I have a large dataset and am trying to lemmatize a column ($14) with awk, which is I need to remove 'ing', 'ed', 's' in words if it ends with one of those pattern. So asked, asks, asking would be just 'ask' after all.
Let's say I have this dataset (the column I want to make modifications is $2:
onething This is a string that is tested multiple times. twoed I wanted to remove words ending with many patterns. threes Reading books is good thing.
With that, expected output is:
onething Thi i a str that i test multiple time. twoed I want to remove word end with many pattern. threes Read book i good th.
I have tried following regex with awk, but it didnt work.
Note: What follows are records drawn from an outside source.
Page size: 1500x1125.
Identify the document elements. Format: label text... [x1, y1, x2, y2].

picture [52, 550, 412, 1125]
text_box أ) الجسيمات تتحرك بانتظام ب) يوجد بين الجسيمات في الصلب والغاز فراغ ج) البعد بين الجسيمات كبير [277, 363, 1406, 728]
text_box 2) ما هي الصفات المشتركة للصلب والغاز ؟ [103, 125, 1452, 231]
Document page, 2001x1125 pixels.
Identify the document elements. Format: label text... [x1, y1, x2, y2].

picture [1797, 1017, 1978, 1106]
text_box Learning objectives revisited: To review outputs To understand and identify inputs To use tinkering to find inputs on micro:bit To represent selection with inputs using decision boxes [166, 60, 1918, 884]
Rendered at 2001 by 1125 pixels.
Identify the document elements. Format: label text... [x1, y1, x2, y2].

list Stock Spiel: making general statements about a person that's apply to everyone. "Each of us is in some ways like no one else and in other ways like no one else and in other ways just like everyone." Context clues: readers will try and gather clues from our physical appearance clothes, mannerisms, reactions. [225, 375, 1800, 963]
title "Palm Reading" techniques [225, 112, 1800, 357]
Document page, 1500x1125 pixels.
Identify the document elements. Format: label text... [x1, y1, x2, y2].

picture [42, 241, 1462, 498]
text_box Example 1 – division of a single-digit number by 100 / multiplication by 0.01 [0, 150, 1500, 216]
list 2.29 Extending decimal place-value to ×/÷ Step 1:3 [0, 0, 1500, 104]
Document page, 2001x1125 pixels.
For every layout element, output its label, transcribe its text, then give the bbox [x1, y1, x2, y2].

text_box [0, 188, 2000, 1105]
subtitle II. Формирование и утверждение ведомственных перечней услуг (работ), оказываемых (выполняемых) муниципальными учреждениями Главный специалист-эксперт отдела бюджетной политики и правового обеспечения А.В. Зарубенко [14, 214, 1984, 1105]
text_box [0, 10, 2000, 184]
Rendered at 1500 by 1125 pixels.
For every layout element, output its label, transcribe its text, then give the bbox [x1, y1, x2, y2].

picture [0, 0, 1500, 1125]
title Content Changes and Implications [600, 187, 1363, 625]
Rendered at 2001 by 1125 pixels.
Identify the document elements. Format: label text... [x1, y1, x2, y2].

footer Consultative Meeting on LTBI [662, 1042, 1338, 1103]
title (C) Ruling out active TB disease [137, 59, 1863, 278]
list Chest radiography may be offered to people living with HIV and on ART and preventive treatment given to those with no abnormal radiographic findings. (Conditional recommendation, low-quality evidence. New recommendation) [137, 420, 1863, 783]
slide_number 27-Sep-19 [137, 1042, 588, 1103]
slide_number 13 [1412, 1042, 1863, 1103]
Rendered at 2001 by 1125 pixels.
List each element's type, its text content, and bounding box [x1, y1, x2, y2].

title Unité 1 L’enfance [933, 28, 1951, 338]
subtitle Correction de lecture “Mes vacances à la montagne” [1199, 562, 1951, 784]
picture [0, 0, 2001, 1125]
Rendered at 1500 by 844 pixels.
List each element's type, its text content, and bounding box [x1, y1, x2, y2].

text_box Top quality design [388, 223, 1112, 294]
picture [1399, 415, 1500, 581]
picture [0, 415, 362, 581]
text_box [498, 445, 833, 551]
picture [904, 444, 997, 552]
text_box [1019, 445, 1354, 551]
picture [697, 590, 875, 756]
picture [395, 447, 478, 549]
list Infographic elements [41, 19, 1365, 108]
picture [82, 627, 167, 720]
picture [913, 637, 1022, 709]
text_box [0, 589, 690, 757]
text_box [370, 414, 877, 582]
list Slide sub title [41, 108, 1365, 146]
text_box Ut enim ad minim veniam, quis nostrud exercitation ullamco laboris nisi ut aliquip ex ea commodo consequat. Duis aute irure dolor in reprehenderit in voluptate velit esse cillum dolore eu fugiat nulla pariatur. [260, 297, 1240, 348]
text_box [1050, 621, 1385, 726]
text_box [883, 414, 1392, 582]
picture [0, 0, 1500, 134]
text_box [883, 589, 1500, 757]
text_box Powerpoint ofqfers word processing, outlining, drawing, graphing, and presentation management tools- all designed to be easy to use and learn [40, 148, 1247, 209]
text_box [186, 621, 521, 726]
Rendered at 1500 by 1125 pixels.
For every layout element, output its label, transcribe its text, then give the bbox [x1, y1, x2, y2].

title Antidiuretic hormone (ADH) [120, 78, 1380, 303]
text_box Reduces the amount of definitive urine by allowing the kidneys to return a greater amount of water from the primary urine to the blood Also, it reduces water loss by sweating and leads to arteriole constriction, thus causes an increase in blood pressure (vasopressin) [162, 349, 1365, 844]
awk -F'\t' '{gsub(/\(ing|ed|s\)\b/," ",$2); print}' file.txt
#this replaces some of the words with ing and ed, not all, words ending with s stays the same (which I dont want)
Please help, I'm new to awk and still exploring it.
CodePudding user response:
Using GNU awk for gensub()
and \>
for word boundaries:
$ awk 'BEGIN{FS=OFS="\t"} {$2=gensub(/(ing|ed|s)\>/,"","g",$2)} 1' file
onething Thi i a str that i test multiple time.
twoed I want to remove word end with many pattern.
threes Read book i good th.
CodePudding user response:
Using any awk
with gsub
you could do:
awk -F'\t' -v OFS="\t" '
{ gsub(/(s|ed|ing)[.[:blank:]]/," ",$2)
match($2,/[.]$/) || sub(/[[:blank:]]$/,".",$2)
}1
' file
Example Input File
$ cat file
onething This is a string that is tested multiple times.
twoed I wanted to remove words ending with many patterns.
threes Reading books is good thing.
four Just a normal sentence.
Example Use/Output
$ awk -F'\t' -v OFS="\t" '
> { gsub(/(s|ed|ing)[.[:blank:]]/," ",$2)
> match($2,/[.]$/) || sub(/[[:blank:]]$/,".",$2)
> }1
> ' file
onething Thi i a str that i test multiple time.
twoed I want to remove word end with many pattern.
threes Read book i good th.
four Just a normal sentence.
(note: last line added as example of a sentence unchanged)